Heat generation is a significant parameter for photothermal efficiency. In this study, ICG was chosen as a fluorescent and photothermal agent because it has many advantages. It has low toxicity, is clinically available and highly absorbs light from 650 to 950 nm, which is a relatively transparent window for biological tissues (Yuan et al. 2004; Avci et al. 2013). This is known as the therapeutic window that allows high photothermal efficiency without harming normal tissues (Sordillo et al. 2014). Deep red NIR lasers from 650 to 950 nm penetrate tissues 2–3 mm in depth compared with 0.5–1.0 and 1.0–2.0 mm for 545 to 600 nm and 600 to 650 nm, respectively (Avci et al. 2013). As shown in Fig. 6a and b, our PTX/ICG/HAase/HSA-NPs strongly absorbed 808 nm-light, and this absorption converts photoenergy into thermal energy, damaging surrounding cells via heat. Especially, the incorporation of HAase or PTX seemed not to negatively affect the photothermal efficiency.

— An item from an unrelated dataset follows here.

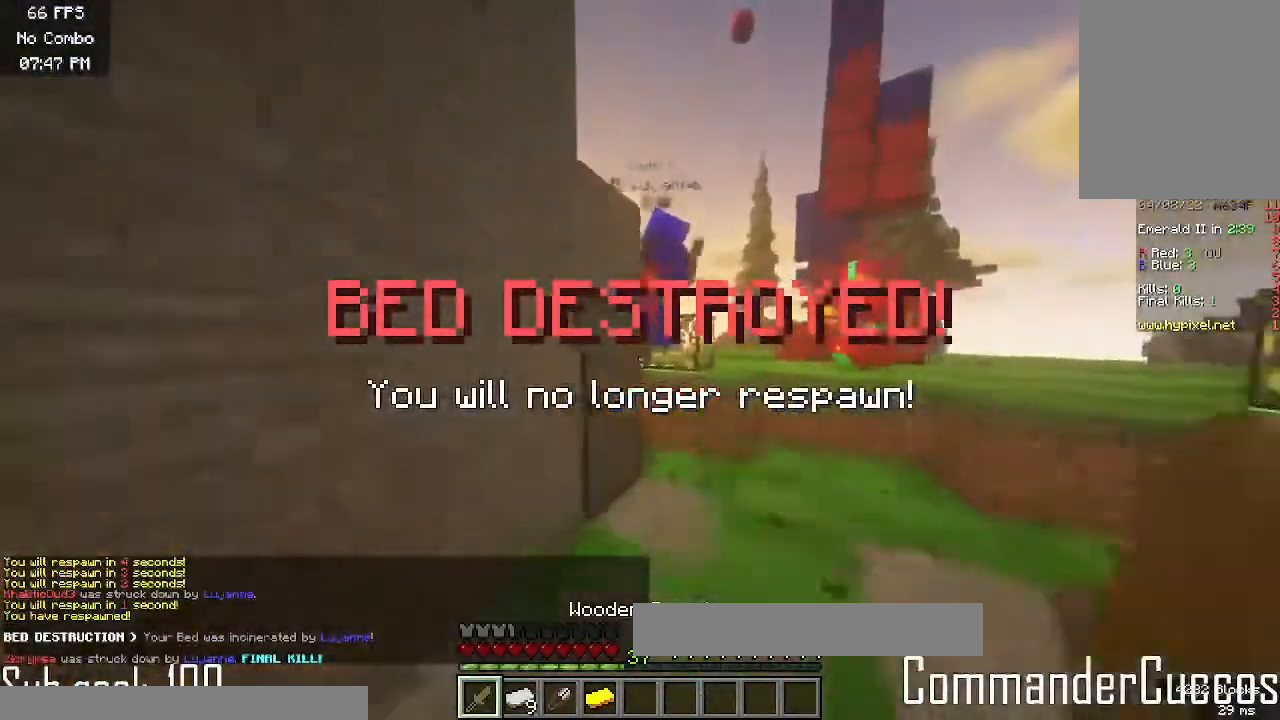
{"keys": [], "mouse": ["left"], "events": [[317, "d", "down"], [483, "w", "up"], [500, "d", "up"]]}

This burst release can often be regarded as a negative response that is detrimental to maintaining long-term controlled release. In contrast, it can also be applied to the planned and concentrated release of PTX in terms of controllable drug initiation by laser irradiation/heat induction (Huang 2001), which was considered more beneficial to our anticancer targeting system. Moreover, the incorporation of ICG and HAase did not affect their cell cytotoxicity irrespective of the amount of HAase. In this study, the hyperthermal degree was determined to be severe (> 50 °C) and mild (41–42 °C), and these conditions have different degrees of killed cancer cells depending upon laser irradiation time. Mild hyperthermia can be used for dilating endothelial vessel around tumors to increase the delivery of anticancer nanoparticles (Kang et al. 2020). Likewise, temperature-controlled hyperthermia can be utilized for different anticancer therapy purposes. To this end, our PTX/ICG/HAase/HSA-NPs were considered to be adequate for mild hyperthermal and chemotherapeutic properties on the basis of continuous drug release of PTX and ICG.

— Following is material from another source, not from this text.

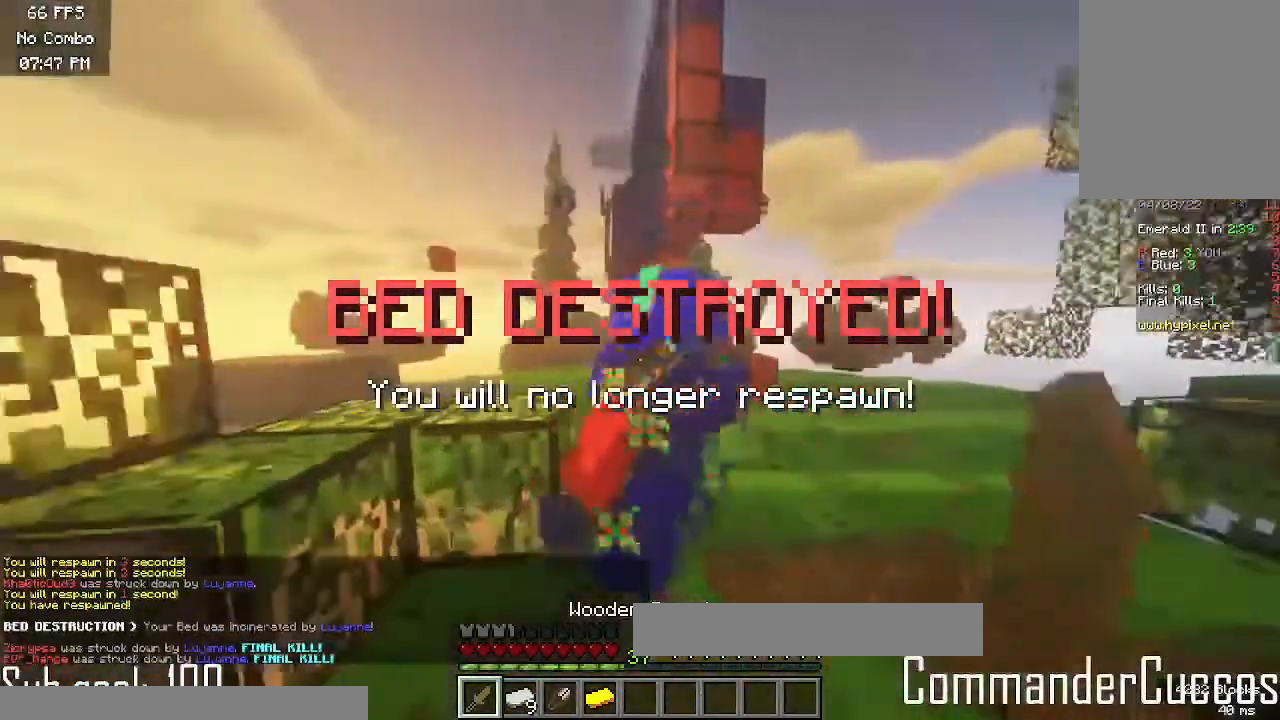
{"keys": ["w"], "mouse": ["left"], "events": [[50, "w", "down"]]}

In conclusion, we developed a prototype of albumin nanoparticles that has potential therapeutic uses for chemotherapeutic efficacy, hyperthermal effect, and ECM-destroying activity. To this end, our Nab™ technology-based albumin nanoparticles contained paclitaxel, indocyanine green and hyaluronidase, respectively. PTX/ICG/HAase/HSA-NPs were ~ 110 nm in size, showed good colloidal stability, and provided a remarkable hyperthermal response to 808 nm NIR light that generated a sufficient heat and temperature increase (> 50 °C). Based on the cytotoxic effect observed in AsPC-1 cells and spheroids, our results suggested that PTX/ICG/HAase/HSA-NPs would be used as tumor ablating agents in combined antitumor therapeutic functions. Further, we expect that the anticancer effect of PTX/ICG/HAase-HSA-NPs will be more obvious when applied to an ECM-based xenograft tumor model in our future studies.